While initially writing about the tragedy for catharsis, Butler said he hopes the long journey to eventually deciding to publish the book could help others who may relate to his struggle.

Butler offers a visceral, graphic glimpse at his wife’s struggles with mental illness and ultimately her suicide in his upcoming nonfiction book ‘Molly’, released December 5 

‘Tragedy and trauma are completely disorientating to each person and it takes time,’ he said when asked about advice for others who may be in a similar situation.

‘You might need to buckle down and just eat cr** for a while, but you will get better and you will start to adjust.’

Looking back, he said there were signs that Molly had a darkness inside her, including her remarking one time that ‘if there was ever a gun in this house, I would end up using it on myself.’

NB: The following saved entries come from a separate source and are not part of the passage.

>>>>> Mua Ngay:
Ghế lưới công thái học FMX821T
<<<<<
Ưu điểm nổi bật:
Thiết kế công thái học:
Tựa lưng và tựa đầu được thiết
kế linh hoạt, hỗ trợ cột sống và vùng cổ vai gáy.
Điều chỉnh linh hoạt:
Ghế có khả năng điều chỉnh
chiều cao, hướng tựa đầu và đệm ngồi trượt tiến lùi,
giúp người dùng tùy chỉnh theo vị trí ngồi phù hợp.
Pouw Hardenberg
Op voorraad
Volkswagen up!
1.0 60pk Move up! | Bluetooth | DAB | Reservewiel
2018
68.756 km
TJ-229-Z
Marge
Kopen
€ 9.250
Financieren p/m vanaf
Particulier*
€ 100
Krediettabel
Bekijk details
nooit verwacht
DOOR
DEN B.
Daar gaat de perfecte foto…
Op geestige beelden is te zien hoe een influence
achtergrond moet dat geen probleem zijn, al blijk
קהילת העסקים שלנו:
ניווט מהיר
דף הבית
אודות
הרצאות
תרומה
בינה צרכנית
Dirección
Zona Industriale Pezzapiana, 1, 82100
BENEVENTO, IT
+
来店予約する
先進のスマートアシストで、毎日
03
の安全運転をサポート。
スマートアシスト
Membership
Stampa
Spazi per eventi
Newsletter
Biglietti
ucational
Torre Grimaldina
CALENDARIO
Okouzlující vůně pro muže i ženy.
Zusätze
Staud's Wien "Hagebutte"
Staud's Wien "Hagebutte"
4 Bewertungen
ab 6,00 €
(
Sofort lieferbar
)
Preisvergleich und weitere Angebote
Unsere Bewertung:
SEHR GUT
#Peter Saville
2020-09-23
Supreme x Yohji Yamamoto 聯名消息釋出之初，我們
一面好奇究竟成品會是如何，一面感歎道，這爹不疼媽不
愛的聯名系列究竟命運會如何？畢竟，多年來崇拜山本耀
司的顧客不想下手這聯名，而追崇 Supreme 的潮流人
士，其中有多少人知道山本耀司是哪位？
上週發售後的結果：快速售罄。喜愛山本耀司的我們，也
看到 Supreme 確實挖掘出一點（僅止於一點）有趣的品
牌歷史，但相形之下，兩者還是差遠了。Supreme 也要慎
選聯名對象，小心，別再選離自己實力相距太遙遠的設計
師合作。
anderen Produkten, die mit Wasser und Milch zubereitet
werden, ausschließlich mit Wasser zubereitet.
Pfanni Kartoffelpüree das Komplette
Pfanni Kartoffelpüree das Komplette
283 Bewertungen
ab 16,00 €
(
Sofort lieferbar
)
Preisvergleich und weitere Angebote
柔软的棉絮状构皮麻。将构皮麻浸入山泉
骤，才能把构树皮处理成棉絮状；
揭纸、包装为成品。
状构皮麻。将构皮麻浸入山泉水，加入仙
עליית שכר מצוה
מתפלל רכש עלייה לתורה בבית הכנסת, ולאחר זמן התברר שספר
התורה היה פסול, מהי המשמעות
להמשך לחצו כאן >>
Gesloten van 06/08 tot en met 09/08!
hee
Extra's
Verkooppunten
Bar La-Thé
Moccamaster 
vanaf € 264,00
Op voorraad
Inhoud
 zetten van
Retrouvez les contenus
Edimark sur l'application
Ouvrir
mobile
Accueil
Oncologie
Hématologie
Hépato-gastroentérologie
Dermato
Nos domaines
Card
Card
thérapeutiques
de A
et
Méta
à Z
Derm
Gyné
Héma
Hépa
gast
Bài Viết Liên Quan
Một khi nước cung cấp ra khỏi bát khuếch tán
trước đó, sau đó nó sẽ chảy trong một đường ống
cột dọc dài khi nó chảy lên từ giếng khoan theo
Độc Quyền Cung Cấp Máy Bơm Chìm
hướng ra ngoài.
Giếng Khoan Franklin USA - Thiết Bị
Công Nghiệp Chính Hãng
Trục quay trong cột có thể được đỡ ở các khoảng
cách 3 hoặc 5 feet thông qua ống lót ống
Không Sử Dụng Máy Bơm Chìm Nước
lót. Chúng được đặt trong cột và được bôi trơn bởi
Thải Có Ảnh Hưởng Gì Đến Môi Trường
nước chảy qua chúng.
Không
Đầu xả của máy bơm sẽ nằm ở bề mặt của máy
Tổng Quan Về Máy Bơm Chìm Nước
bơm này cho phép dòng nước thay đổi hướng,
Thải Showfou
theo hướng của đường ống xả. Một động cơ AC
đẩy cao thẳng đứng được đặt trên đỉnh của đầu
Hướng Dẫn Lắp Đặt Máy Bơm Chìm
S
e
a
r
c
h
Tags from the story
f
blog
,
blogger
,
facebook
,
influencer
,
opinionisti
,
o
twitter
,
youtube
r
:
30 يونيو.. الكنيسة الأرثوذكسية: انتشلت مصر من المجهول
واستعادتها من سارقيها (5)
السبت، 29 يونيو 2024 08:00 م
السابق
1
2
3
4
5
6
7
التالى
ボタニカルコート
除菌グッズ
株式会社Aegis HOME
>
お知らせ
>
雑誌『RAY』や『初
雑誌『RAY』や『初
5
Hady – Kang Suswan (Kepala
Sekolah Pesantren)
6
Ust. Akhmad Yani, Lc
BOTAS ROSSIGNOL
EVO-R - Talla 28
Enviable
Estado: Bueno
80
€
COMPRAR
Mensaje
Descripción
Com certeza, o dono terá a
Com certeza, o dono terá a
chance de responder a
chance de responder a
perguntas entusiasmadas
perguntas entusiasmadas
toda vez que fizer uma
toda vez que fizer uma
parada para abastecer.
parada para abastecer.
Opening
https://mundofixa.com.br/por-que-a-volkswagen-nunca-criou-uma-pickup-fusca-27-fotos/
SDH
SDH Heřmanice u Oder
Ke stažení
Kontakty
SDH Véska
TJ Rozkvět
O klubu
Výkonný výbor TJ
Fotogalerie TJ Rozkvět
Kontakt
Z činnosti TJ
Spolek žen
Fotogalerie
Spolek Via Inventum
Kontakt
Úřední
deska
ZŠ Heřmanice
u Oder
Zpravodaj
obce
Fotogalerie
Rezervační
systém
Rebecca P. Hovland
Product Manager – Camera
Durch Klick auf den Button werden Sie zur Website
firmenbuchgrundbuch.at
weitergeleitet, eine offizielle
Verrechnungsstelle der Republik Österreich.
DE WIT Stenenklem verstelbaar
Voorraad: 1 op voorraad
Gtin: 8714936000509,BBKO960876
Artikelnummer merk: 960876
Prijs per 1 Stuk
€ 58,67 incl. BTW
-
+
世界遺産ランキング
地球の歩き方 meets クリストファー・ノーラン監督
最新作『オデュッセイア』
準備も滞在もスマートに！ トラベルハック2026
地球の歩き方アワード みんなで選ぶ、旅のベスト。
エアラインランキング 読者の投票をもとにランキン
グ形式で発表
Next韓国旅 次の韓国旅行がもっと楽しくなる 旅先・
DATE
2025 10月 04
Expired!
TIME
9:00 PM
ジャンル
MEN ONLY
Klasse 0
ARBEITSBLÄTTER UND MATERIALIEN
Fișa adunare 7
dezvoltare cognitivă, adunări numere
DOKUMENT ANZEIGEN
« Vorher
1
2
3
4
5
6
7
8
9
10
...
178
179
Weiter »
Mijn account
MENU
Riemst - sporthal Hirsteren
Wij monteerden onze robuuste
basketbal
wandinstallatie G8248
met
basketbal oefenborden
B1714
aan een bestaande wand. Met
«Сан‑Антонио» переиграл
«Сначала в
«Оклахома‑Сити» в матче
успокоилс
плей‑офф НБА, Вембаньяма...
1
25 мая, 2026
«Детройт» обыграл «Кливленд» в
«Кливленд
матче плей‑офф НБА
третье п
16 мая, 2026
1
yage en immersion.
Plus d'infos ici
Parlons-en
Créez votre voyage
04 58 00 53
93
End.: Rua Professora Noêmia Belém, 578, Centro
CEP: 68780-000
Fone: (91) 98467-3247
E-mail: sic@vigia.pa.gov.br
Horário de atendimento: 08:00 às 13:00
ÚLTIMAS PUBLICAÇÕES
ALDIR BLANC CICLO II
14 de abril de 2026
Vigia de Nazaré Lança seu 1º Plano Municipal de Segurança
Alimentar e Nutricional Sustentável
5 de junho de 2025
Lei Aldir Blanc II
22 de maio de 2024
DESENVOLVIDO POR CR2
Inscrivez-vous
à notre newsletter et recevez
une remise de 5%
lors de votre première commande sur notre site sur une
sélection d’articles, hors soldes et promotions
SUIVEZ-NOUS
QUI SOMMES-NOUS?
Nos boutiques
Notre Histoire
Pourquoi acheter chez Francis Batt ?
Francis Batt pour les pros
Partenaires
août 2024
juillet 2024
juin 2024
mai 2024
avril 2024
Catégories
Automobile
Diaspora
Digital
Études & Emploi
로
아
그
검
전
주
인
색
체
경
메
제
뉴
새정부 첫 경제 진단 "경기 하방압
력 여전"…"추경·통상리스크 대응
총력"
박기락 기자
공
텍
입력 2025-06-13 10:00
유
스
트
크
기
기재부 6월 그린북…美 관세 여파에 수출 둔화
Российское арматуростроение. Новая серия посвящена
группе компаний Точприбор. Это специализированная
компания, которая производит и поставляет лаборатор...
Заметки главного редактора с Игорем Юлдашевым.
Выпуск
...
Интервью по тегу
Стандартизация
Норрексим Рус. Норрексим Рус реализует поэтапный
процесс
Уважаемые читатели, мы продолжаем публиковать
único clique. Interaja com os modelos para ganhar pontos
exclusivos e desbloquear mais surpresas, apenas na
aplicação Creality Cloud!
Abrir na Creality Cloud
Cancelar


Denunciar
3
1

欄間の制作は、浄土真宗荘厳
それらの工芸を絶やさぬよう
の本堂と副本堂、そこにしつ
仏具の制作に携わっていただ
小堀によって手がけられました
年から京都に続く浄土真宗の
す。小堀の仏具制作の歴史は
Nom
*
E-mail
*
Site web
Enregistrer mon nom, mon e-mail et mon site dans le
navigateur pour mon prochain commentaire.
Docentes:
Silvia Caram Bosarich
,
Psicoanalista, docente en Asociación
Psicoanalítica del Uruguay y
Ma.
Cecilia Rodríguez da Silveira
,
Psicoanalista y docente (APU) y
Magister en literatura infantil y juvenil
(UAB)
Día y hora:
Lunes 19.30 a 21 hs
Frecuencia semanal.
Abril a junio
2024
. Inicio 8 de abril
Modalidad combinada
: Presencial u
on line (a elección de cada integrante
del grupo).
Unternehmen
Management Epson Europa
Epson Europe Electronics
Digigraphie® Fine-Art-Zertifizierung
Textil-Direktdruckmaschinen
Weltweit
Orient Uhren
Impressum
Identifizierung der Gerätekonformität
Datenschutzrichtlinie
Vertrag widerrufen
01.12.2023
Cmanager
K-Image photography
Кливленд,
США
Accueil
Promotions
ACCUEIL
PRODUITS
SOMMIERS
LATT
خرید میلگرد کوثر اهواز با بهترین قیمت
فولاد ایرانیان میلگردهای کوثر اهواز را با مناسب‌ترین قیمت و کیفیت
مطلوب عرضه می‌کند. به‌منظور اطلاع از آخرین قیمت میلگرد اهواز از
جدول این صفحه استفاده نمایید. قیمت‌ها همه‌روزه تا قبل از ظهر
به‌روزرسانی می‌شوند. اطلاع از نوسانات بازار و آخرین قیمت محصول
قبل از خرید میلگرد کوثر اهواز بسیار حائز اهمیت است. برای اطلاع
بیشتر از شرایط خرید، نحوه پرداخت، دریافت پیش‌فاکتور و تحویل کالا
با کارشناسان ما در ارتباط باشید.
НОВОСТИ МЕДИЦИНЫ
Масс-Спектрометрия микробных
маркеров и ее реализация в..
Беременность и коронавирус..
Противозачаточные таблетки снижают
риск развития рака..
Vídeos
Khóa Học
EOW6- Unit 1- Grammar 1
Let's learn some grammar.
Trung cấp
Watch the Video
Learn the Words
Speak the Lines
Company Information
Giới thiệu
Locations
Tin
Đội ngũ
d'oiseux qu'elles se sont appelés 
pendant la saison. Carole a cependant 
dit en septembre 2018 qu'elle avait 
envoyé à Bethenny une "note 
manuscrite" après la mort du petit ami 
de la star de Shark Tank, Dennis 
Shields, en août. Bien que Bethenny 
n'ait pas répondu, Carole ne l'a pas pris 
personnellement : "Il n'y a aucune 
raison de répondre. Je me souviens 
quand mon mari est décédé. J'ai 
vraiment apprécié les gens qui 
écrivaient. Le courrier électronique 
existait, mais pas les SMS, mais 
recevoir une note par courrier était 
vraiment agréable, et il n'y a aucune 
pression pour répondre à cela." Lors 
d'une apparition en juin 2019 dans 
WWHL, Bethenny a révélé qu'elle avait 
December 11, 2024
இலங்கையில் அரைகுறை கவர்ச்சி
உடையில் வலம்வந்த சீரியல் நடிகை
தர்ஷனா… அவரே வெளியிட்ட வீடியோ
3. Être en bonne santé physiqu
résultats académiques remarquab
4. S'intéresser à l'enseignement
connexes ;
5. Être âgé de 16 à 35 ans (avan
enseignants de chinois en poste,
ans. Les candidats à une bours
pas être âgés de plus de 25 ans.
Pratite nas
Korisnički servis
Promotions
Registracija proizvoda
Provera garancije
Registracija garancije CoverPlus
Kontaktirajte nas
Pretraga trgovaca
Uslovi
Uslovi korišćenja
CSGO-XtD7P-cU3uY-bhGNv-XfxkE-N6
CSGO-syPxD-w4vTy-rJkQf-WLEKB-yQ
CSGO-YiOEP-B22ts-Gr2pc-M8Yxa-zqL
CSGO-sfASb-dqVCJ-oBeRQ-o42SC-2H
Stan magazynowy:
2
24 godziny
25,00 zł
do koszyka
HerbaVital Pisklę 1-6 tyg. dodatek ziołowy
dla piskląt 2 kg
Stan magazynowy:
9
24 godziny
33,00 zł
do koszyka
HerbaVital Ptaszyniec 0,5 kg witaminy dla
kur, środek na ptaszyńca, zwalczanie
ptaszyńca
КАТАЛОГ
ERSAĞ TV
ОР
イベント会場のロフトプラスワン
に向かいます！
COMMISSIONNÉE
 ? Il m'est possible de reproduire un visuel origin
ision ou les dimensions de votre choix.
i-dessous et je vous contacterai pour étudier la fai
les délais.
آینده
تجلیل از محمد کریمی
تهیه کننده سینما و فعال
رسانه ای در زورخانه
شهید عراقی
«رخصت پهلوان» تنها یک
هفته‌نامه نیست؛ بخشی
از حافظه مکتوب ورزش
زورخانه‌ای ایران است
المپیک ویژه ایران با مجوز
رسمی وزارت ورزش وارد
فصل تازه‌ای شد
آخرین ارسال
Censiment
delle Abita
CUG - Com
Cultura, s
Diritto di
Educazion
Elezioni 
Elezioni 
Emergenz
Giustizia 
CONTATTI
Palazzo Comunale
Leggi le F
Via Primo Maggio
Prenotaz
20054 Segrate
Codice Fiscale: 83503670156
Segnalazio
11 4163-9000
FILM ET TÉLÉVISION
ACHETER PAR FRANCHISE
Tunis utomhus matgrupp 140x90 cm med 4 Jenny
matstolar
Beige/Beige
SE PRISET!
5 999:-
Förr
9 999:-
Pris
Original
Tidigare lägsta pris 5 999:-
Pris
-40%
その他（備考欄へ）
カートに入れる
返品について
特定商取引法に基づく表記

‘That would be a shocking thing for most people to hear, but for me coming from having read her poetry and how she processed things… it wasn’t a threat,’ he said, adding that they bonded over their shared ‘morbid humor’.

‘We shared an intimacy over the darkness of the world,’ he said.

Despite her success as an author and award-winning poet, Molly’s tragic suicide note detailed how she ‘never even came close to achieving anything I wanted in my heart’ and felt how she ‘simply wasn’t good enough.’

Blake said he wished he had told her more often of her brilliance, as she ‘never gave herself any rope’, and ‘any good thing that happened just went in one ear and out the other.’

In an unflinching glimpse into the darkness that consumed her, Butler took the difficult decision to publish her last diary entries to show how she was secretly struggling behind their regular-looking life, a sign that anybody can be struggling in secret. 

‘Took a bath, said goodbye to my body. We ate grilled halloumi and made love after dinner and watched our favorite things on TV,’ the excerpt read. 

‘Feel like I can see everything with such clarity this morning. I’ve been pretending my entire life.’